## Quoted passage
================
A mother was scalded to death after falling into a piping hot bath when she suffered an epileptic fit, an Exeter inquest heard.
Tax investigator Lynn Harper toppled into the bath and tests showed the water had a temperature of 42 degrees C and a radiator in the bathroom was 52 degrees Celsius and ‘too hot to touch’.
A coroner ruled that 57-year-old Mrs Harper would have survived the fit but died after falling into the ‘scalding hot bath’.
A post mortem indicated that the HM Revenue and Customs investigator died from an epileptic seizure and severe scalding.
Her husband Stephen said they had been married for 37 years and Lyn had suffered from epilepsy since her mid 20s but always had a warning they were coming.
But he said in a statement to the Exeter inquest:”If she had four seizures in a year then that was a bad one.”
He said he worked away and Lynn swore their daughter to secrecy not to tell him if she had had any fits even though they were well controlled with her medication.
On the Sunday she died last February she was suffering with flu’ like symptoms and had got up late telling her husband she had been ill in bed – she had had a seizure.
The couple watched a film and Lynn said she was going back to bed while her husband went out to do some chores. But when he returned the first time at 4pm he assumed she was sleeping and did not disturb her.
He went to a friend’s house to watch a football match on TV and came back to their home in Wellington Road, Exeter, and saw the bathroom light was on.
He said: ”I found her face down in the bath.”
He managed to get her out of the bath and tried to revive her and told the coroner it appeared she had suffered another seizure.
Paramedics arrived but said ‘it was too late’ and she was dead.
PC David Holland said: "I went to the bathroom. It was a really sticky heat in the room, hot and humid.”
Mr Harper said the combination boiler in the house produced hotter water when less water was being used.
Scenes of crime investigator Angus Little tested the temperature of the bath and found it was 42 degrees C and the radiator was 52 degrees C and ‘too hot to touch’.
He said: ”There was a large amount of skin damage.”
The Greater Devon coroner Dr Elizabeth Earland recorded an accidental death verdict.
She said Mrs Harper was suffering with flu like symptoms, had an epileptic fit after omitting to take her medication and ‘fell into a scalding hot bath’ on that Sunday afternoon.
“She had an epileptic fit but I am not satisfied she would have died from that.”
================
[Data excerpts]
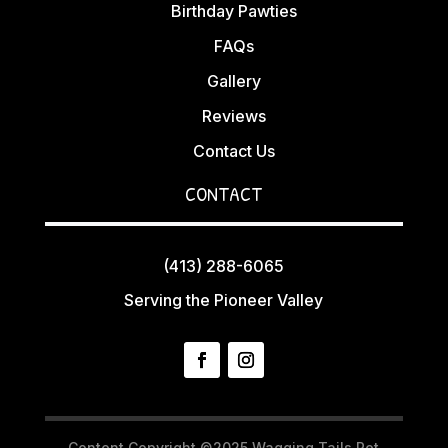
Birthday Pawties
FAQs
Gallery
Reviews
Contact Us
CONTACT
(413) 288-6065
Serving the Pioneer Valley
Content Copyright ©2025 Wagging Tails Pet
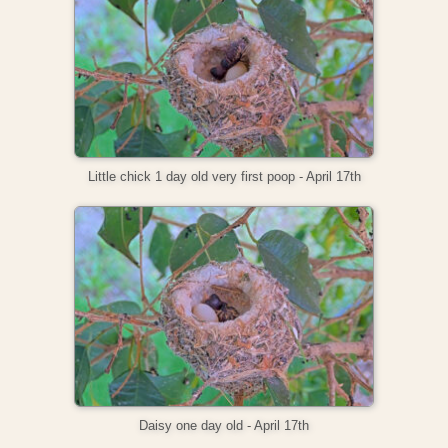
Little chick 1 day old very first poop - April 17th
Daisy one day old - April 17th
================
## Assignment
Condense the inquest report's paragraph beginning "The couple watched a film" into a short bulleted list that keeps its main facts. These rows are separate material and are not related to the text.

## Solution for this problem
- The couple watched a film.
- Lynn said she was going back to bed, and her husband went out to do chores.
- When he first returned at 4pm, he assumed she was sleeping and did not disturb her.